En fait, transparait dans ce document une conception inquiétante pour l’avenir de notre discipline d’enseignement : l’activité physique n’aurait ni importance ni utilité en elle-même, elle ne serait qu’au service d’autres apprentissages. Les contenus propres à l’EPS, l’appropriation critique de la culture des APSA (activités physiques, sportives et artistiques) sont quasiment absents. Les débats importants menés en EPS depuis une vingtaine d’années autour des programmes de la discipline sont complètements ignorés. Les paragraphes d’explication/justification qui concluent la recommandation confirment la sousestimation et la méconnaissance des contenus de la culture portée par l’EPS.

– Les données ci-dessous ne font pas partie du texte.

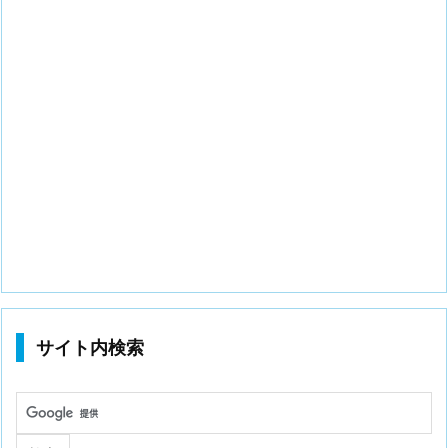
サイト内検索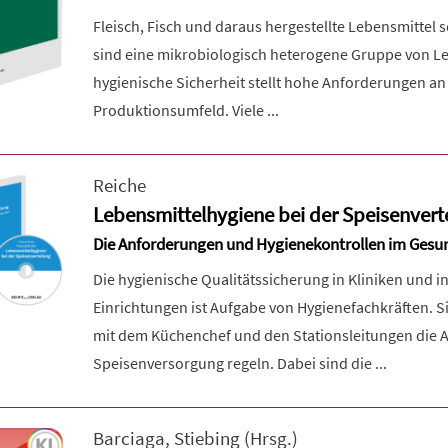
Fleisch, Fisch und daraus hergestellte Lebensmittel
sind eine mikrobiologisch heterogene Gruppe von Le
hygienische Sicherheit stellt hohe Anforderungen an
Produktionsumfeld. Viele ...
Reiche
Lebensmittelhygiene bei der Speisenvert
Die Anforderungen und Hygienekontrollen im Ges
Die hygienische Qualitätssicherung in Kliniken und i
Einrichtungen ist Aufgabe von Hygienefachkräften.
mit dem Küchenchef und den Stationsleitungen die A
Speisenversorgung regeln. Dabei sind die ...
Barciaga
,
Stiebing
(Hrsg.)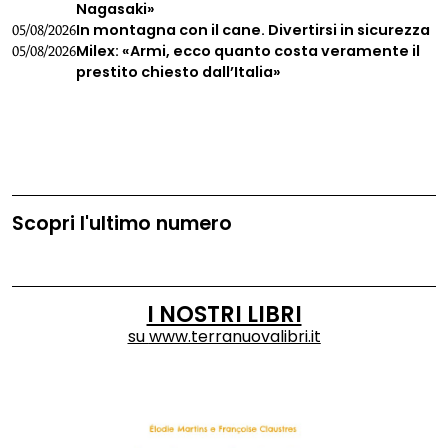
Nagasaki»
In montagna con il cane. Divertirsi in sicurezza
05/08/2026
Milex: «Armi, ecco quanto costa veramente il
05/08/2026
prestito chiesto dall’Italia»
Scopri l'ultimo numero
I NOSTRI LIBRI
su
www.terranuovalibri.it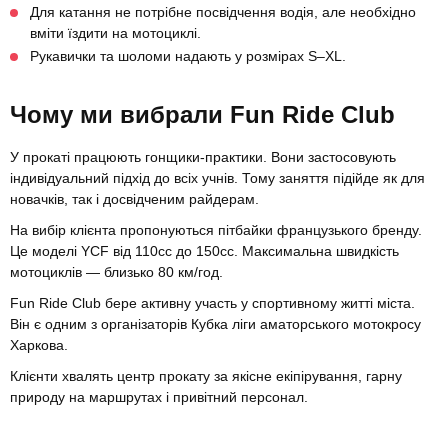
Для катання не потрібне посвідчення водія, але необхідно
вміти їздити на мотоциклі.
Рукавички та шоломи надають у розмірах S–XL.
Чому ми вибрали Fun Ride Club
У прокаті працюють гонщики-практики. Вони застосовують
індивідуальний підхід до всіх учнів. Тому заняття підійде як для
новачків, так і досвідченим райдерам.
На вибір клієнта пропонуються пітбайки французького бренду.
Це моделі YCF від 110cc до 150сс. Максимальна швидкість
мотоциклів — близько 80 км/год.
Fun Ride Club бере активну участь у спортивному житті міста.
Він є одним з організаторів Кубка ліги аматорського мотокросу
Харкова.
Клієнти хвалять центр прокату за якісне екіпірування, гарну
природу на маршрутах і привітний персонал.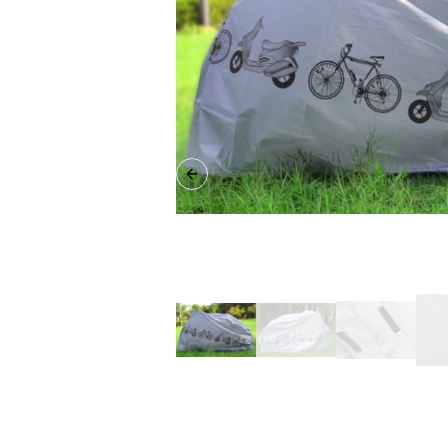
Previous slide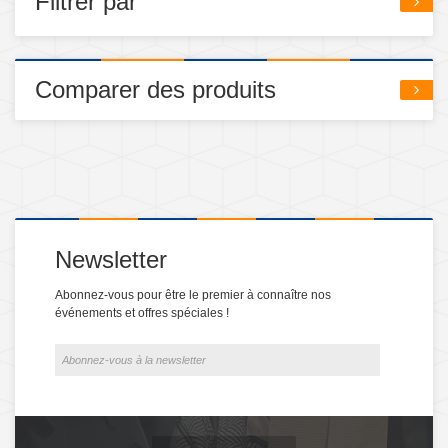
Filtrer par
Comparer des produits
Newsletter
Abonnez-vous pour être le premier à connaître nos
événements et offres spéciales !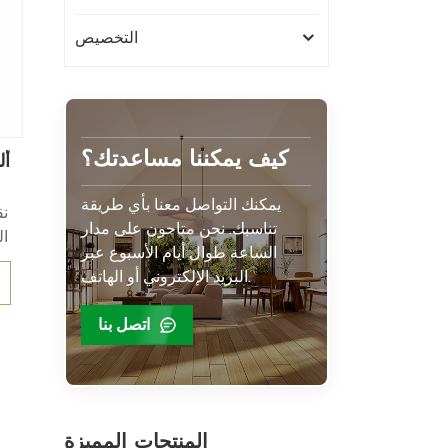
التخصيص
كيف يمكننا مساعدتك؟
أل
يمكنك التواصل معنا بأي طريقة
نق
تناسبك. نحن متاحون على مدار
ال
الساعة طوال أيام الأسبوع عبر
البريد الإلكتروني أو الهاتف.
ا
اتصل بنا
ا
ب
المنتجات المميزة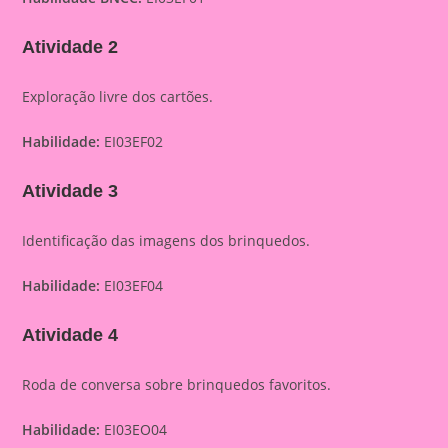
Atividade 2
Exploração livre dos cartões.
Habilidade:
EI03EF02
Atividade 3
Identificação das imagens dos brinquedos.
Habilidade:
EI03EF04
Atividade 4
Roda de conversa sobre brinquedos favoritos.
Habilidade:
EI03EO04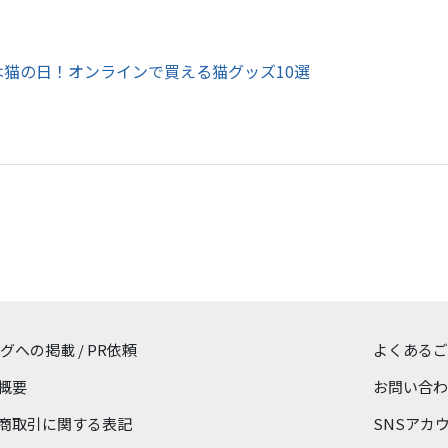
日は猫の日！オンラインで買える猫グッズ10選
ログへの掲載 / PR依頼
よくあるご
概要
お問い合わ
商取引に関する表記
SNSアカ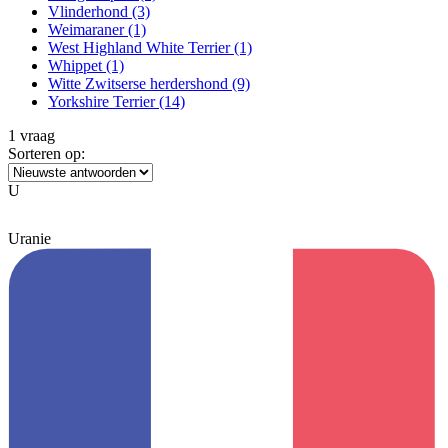
Vlinderhond
(3)
Weimaraner
(1)
West Highland White Terrier
(1)
Whippet
(1)
Witte Zwitserse herdershond
(9)
Yorkshire Terrier
(14)
1 vraag
Sorteren op:
U
Uranie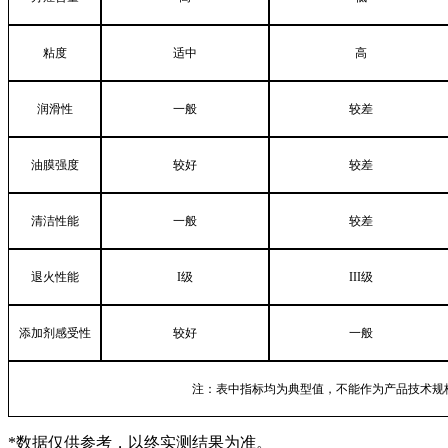
粘度
适中
高
润滑性
一般
较差
油膜强度
较好
较差
清洁性能
一般
较差
退火性能
I
级
III
级
添加剂感受性
较好
一般
注：表中指标均为典型值，不能作为产品技术规
*数据仅供参考，以终实测结果为准。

La proposition est en rupture totale avec les pratiques professionnelles proposées à l’école, par les enseignants, à tous les jeunes, et avec ce qui devrait être au centre de cette compétence : la maîtrise des principaux éléments de la culture physique sportive et artistique. Ceci ne signifie pas pour autant que cette compétence ne devrait concerner que l’EPS ; elle devrait également intégrer des éléments de l’enseignement des SVT, de l’histoire, de la littérature, des arts ; etc.
La volonté affichée d’éloignement des compétences par rapport aux disciplines d’enseignement ne tient pas si on examine d’autres compétences du socle commun où les contenus disciplinaires sont particulièrement présents (cf. 2ème : la pratique d'une langue vivante étrangère ou 3ème : les principauxéléments de mathématiques et de la culture scientifique).

On est en droit d’attendre une autre ambition pour cette 8ème compétence. Le SNEP demande qu’elle soit explicitée très différemment et est prêt à travailler avec la DGESCO pour lui présenter son analyse, ses critiques et ses propositions pour une écriture radicalement nouvelle.

Nous aurons, Monsieur le Ministre, l’occasion de revenir sur cette question lors de l’audience que vous nous accordez le 27 février 2008.
Nous vous prions de croire, Monsieur le Ministre, à l’expression de notre considération distinguée.